Again, the hovering observers don't define zero angular velocity; the timelike KVF does, since it defines what it means to be "at rest" spatially. The hovering observers are just the ones who are following orbits of the timelike KVF. Here the term "relative to infinity" makes more sense since an observer at infinity can actually time the motion of objects and measure their angular velocity directly.

(The only complication here is that, of course, the result observers at infinity get will be different, because of gravitational time dilation, than the result an observer at finite radius with nonzero angular velocity, such as a ZAMO, will get when he times the passages directly overhead of some object at infinity. But that's easy to take into account if you need to.)

 

[WannabeNewton]

Alrighty then. Just one more question: is there a way to show mathematically that the static observers will be rotating in place as seen from infinity? Physically it can be argued as we did above but what about mathematically? The reason I ask is, we can calculate the twist of the static congruence but this will tell us how a swarm of static observers rotates around a given static observer in the congruence so how would we then translate this mathematically to an observation at infinity which would conclude that the given observer is rotating in place? I guess what I'm asking is, how would we mathematically codify the static observer rotating in place as seen from infinity in contrast with the ZAMO having an angular velocity representing him going around the black hole as seen from infinity.

Thank you so much for all the help Peter!

 

[PeterDonis]

is there a way to show mathematically that the static observers will be rotating in place as seen from infinity?

The "in place" part is easy, since the static observer follows an orbit of the timelike KVF by definition.

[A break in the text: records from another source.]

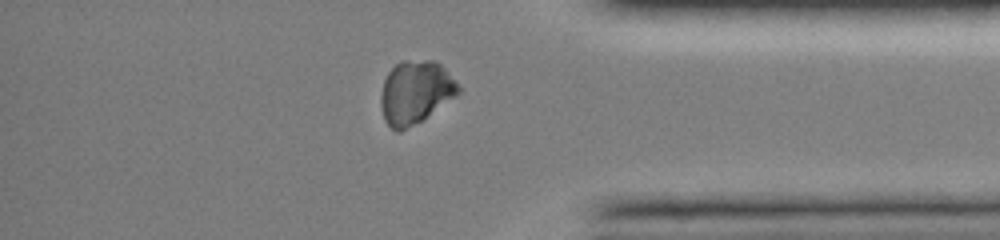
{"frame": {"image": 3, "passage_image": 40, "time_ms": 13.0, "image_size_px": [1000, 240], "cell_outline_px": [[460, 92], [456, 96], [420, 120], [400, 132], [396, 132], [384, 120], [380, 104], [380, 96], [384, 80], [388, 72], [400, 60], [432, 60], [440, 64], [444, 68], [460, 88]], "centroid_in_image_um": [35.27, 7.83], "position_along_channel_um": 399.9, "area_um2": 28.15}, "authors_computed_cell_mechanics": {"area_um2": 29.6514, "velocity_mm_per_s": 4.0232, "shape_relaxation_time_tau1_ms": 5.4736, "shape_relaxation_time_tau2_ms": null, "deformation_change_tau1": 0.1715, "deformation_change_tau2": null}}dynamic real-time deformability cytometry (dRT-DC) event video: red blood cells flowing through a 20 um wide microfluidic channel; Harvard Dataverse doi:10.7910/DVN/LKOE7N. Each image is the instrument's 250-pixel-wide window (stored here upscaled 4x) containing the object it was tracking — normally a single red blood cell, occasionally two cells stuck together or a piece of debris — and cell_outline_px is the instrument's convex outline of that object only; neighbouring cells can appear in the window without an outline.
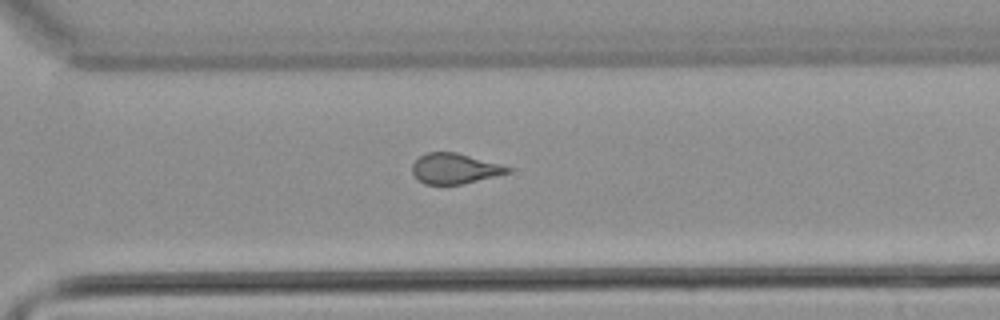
{"species": "common noctule bat (a hibernating species)", "species_latin": "Nyctalus noctula", "temperature_condition": "warm", "stored_images_in_passage": 34, "camera_frame_rate_fps": 3000, "um_per_image_px": 0.085, "animal": {"sex": "male", "body_mass_g": 21.5, "forearm_length_mm": 52.0}, "frame": {"image": 1, "passage_image": 29, "time_ms": 9.333, "image_size_px": [1000, 320], "cell_outline_px": [[512, 172], [460, 184], [424, 184], [412, 172], [412, 164], [420, 156], [428, 152], [456, 152], [500, 164], [512, 168]], "centroid_in_image_um": [38.65, 14.32], "position_along_channel_um": 332.0, "area_um2": 16.65}}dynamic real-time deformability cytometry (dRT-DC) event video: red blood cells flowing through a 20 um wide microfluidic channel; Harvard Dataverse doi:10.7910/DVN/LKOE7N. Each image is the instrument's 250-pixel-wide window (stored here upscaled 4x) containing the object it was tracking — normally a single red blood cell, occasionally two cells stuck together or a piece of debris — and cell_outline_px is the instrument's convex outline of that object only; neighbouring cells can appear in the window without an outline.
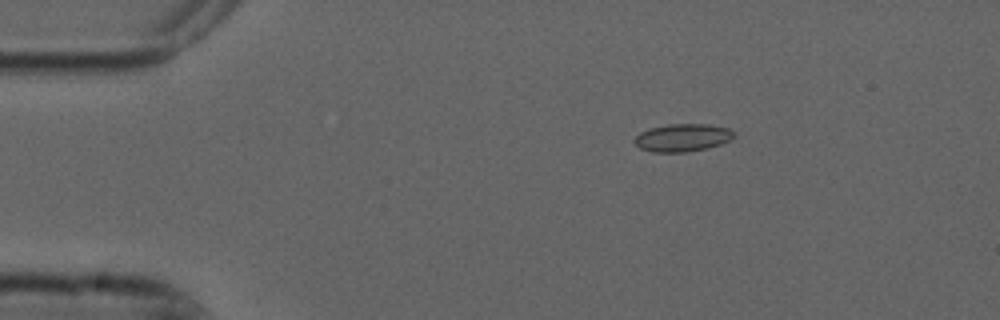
{"species": "common noctule bat (a hibernating species)", "species_latin": "Nyctalus noctula", "temperature_condition": "cold", "stored_images_in_passage": 5, "camera_frame_rate_fps": 3000, "um_per_image_px": 0.085, "animal": {"sex": "male", "forearm_length_mm": 52.5}, "frame": {"image": 1, "passage_image": 3, "time_ms": 0.667, "image_size_px": [1000, 320], "cell_outline_px": [[736, 136], [720, 144], [708, 148], [684, 152], [652, 152], [640, 148], [632, 140], [640, 132], [648, 128], [668, 124], [708, 124], [728, 128], [736, 132]], "centroid_in_image_um": [58.0, 11.69], "position_along_channel_um": 27.0, "area_um2": 16.18}}
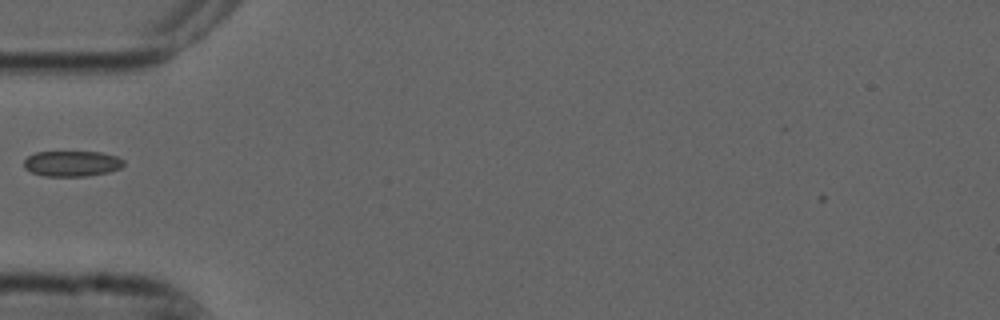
{"frame": {"image": 2, "passage_image": 5, "time_ms": 1.333, "image_size_px": [1000, 320], "cell_outline_px": [[124, 164], [120, 168], [108, 172], [88, 176], [44, 176], [32, 172], [24, 168], [24, 160], [28, 156], [36, 152], [100, 152], [116, 156], [124, 160]], "centroid_in_image_um": [6.11, 13.9], "position_along_channel_um": 78.9, "area_um2": 14.85}}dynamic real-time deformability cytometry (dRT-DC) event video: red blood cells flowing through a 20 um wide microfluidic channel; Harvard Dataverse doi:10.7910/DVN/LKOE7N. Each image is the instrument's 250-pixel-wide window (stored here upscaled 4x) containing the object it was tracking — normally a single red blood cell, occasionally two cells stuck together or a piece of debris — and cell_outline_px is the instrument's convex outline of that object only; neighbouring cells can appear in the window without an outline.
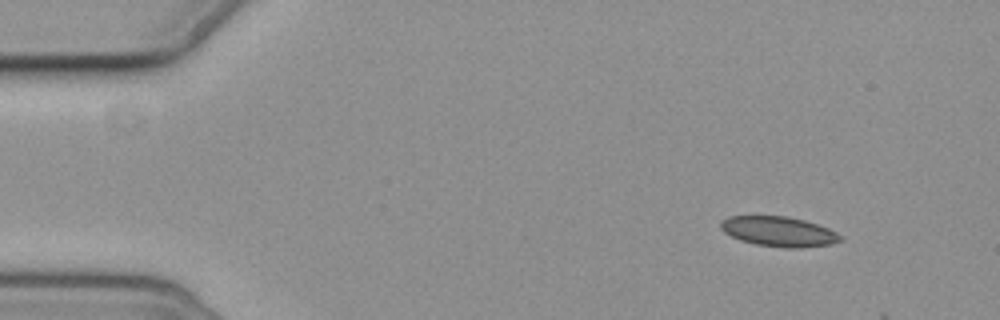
{"species": "common noctule bat (a hibernating species)", "species_latin": "Nyctalus noctula", "temperature_condition": "cold", "stored_images_in_passage": 6, "camera_frame_rate_fps": 3000, "um_per_image_px": 0.085, "animal": {"sex": "female", "body_mass_g": 19.3, "forearm_length_mm": 54.1}, "frame": {"image": 1, "passage_image": 1, "time_ms": 0.0, "image_size_px": [1000, 320], "cell_outline_px": [[844, 240], [832, 244], [800, 248], [784, 248], [756, 244], [740, 240], [724, 232], [720, 228], [720, 224], [728, 216], [788, 216], [804, 220], [828, 228], [836, 232]], "centroid_in_image_um": [66.21, 19.68], "position_along_channel_um": 18.8, "area_um2": 20.87}}
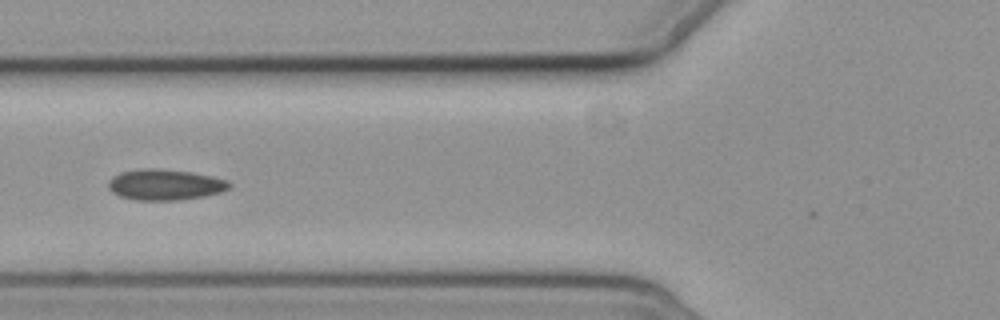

For the "rotating" part, the brute force way is to compute Fermi-Walker transport for the spatial basis vectors, given some starting orientation (for example, assume that one basis vector points radially outward at some starting event, so it only has an $r$ component, and see if Fermi-Walker transporting it along the worldline adds any component besides an $r$ component), using the metric and connection coefficients and the formula for the components of the 4-velocity of the hovering observer. MTW goes into how to do that at some point, I don't have my copy handy to check where. I think it's somewhere in Wald as well, but I don't know how much detail he goes into about the actual computation.

There might well be a slicker way to do it, possibly using vierbeins and tetrads, but I'm not familiar enough with those to give any useful info.

 

[WannabeNewton]

You know that's actually something else that's been confusing me ever since I read this particular section in Geroch's notes: http://postimg.org/image/fqhd7g665/

As per the above, aren't we prematurely assuming that the observer is not rotating (in the self-rotation sense) if we assume his basis vectors are Fermi-Walker transported? Don't we measure rotation (again in the self-rotation sense) by seeing if the basis vectors fail to be Fermi-Walker transported?

 

[PeterDonis]

As per the above, aren't we prematurely assuming that the observer is not rotating (in the self-rotation sense) if we assume his basis vectors are Fermi-Walker transported?

We're not so much assuming this as using it as a definition: we *define* "zero self-rotation" to mean Fermi-Walker transporting the spatial basis vectors. We do this because it makes sense: Fermi-Walker transport basically corresponds, physically, to stabilizing the vectors with gyroscopes.